For this reason, he was forced to open his store on the colored side of town. As colored customers entered the shop, he would charge them almost double the price just because they were colored. In chapter 20, when James goes to Suffolk to find any relatives of his mother, and he runs into Eddie Thompson, Eddie says, ” Well… he disliked black folks. Moreover, he cheated them. Sold them anything and everything for as much as he could.” Tateh kept a gun in his store to protect against shoplifters. He eventually used the gun to shoot a boy for fussing with some crackers. Eddie says he was a hateful man, which is partly why he was a racist. We can also see when he tells her not to come back home if she will be marrying a black man, that he does not want his daughter to affiliate with black people, he goes to lengths to set her up with his Jewish friend’s sons, but she is not interested. To him, a relationship is a deal, not a notion based on love and affection.
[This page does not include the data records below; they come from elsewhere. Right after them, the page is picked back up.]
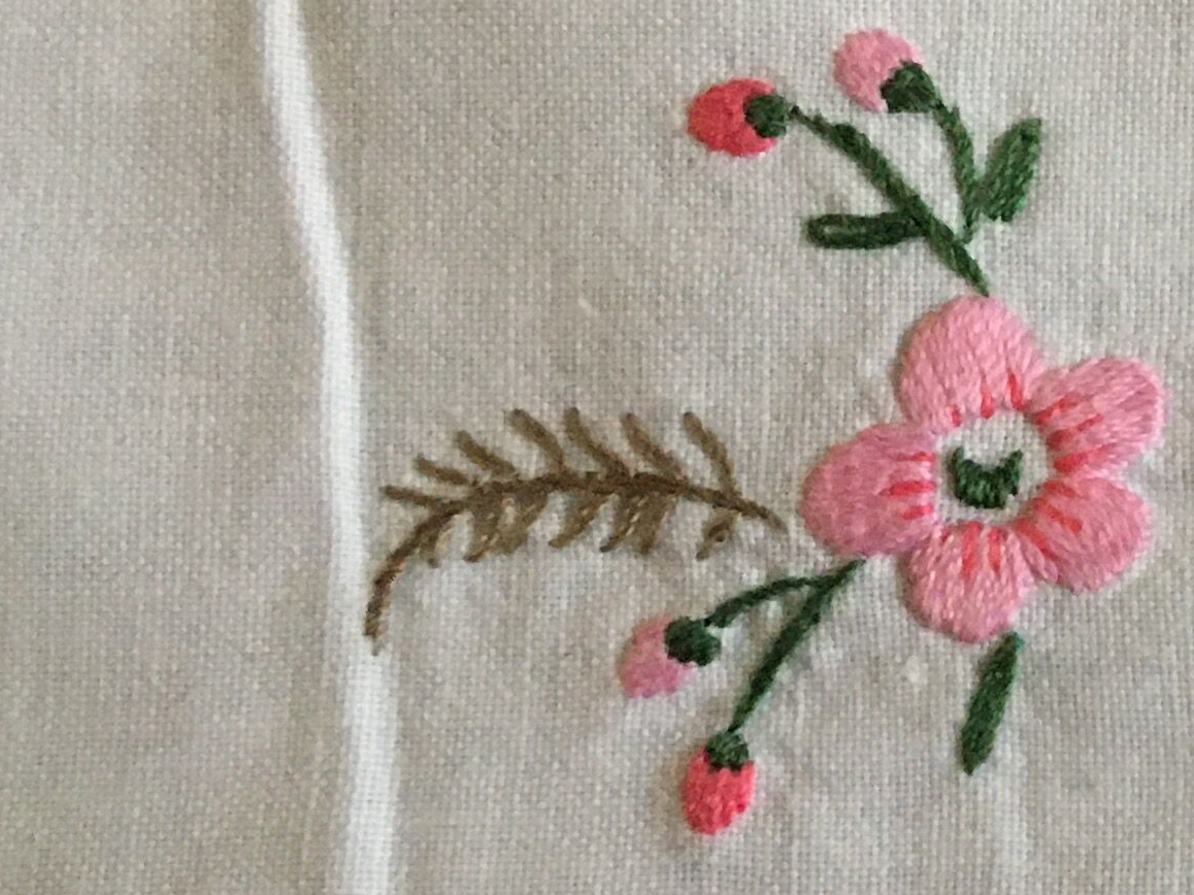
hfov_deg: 17.5
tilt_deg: -83.5
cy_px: 593
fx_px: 3483
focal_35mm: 101
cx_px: 1788
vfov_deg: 14.6
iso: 250
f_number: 2.2
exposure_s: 1/33
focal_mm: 4.15
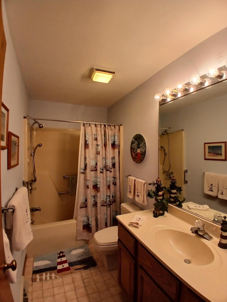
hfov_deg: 74.7
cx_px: 114
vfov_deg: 91.0
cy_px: 151
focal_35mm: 17
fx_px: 149
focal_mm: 1.4
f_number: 2.2
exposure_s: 1/60
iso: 80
Ruth shows the reader that she likes to keep to herself and the reader is left to guess whether that is because she is afraid of making friends or she does not have the time. James talks about how his mother is a woman of contradictions, and she could say one thing but believe another, but she was a strong woman. We can see that by raising her children, she gained wisdom and knowledge from every one of them. They even brought her some reminiscence of her childhood back into her life. When Rosetta ran away from home and frightened Ruth, she is reminded of the way she left her mother with nothing. Ruth does not affiliate herself with outside matters, and as a Jewish woman in a predominantly black community she would stick out anywhere she went. She feels though she is not apart of any race. She even tells her children that she is “light-skinned.” Ruth has dodged the topic of race in her child’s lives because of the business in her life. She has no time for such matters. She has led her children to believe she has nothing to do with race in the community.

Later in chapter 5, as James is going off to camp, he sees a member of the Black Panther Party. This man scares James because he believes the Black Panther Party will kill his mother, he says, “A Black Panther? Near my mommy? I had swallowed the media image of them completely”(McBride). Here he is saying that the image the news reports were all negative of the party and that he was afraid of the outcome that man might bring. He internalizes the ideals the media has influenced him, and it makes him scared of the fact that the black panther party is known for being violent.
In chapter 23, Dennis and Ruth want to open their church. They begin the process in their room at the Red Hook Community. Ruth says, “then we went out and invited our neighbors from Red Hook to come to a prayer meeting at our house on Wednesday nights and Sunday mornings. Mrs. Ingram and your godparents were the first ones to come” (McBride). They then found a building nearby that they would like to use as the church. The owner was racist, so Ruth had to go by herself to get the ownership. She said, “I went over there and signed the lease myself, and when the man saw me and your father and your godfather walking in there the next day carrying paint cans he wanted his building back, but it was too late” (McBride). There is an underlying tone of white privilege in this scene because the owner would not sell it to Dennis, the black man, but would gladly sell it to his wife, the white woman.

The book indulges in the life of a mixed Jewish-African-American boy going through life finding himself in the few words his mother shares with him at a time. The reader is taught some valuable life lessons and shares in the experiences of his mother Ruth as she painstakingly recalls her entire life immigrating to America as a young Jewish girl and marrying two black men against her father’s will.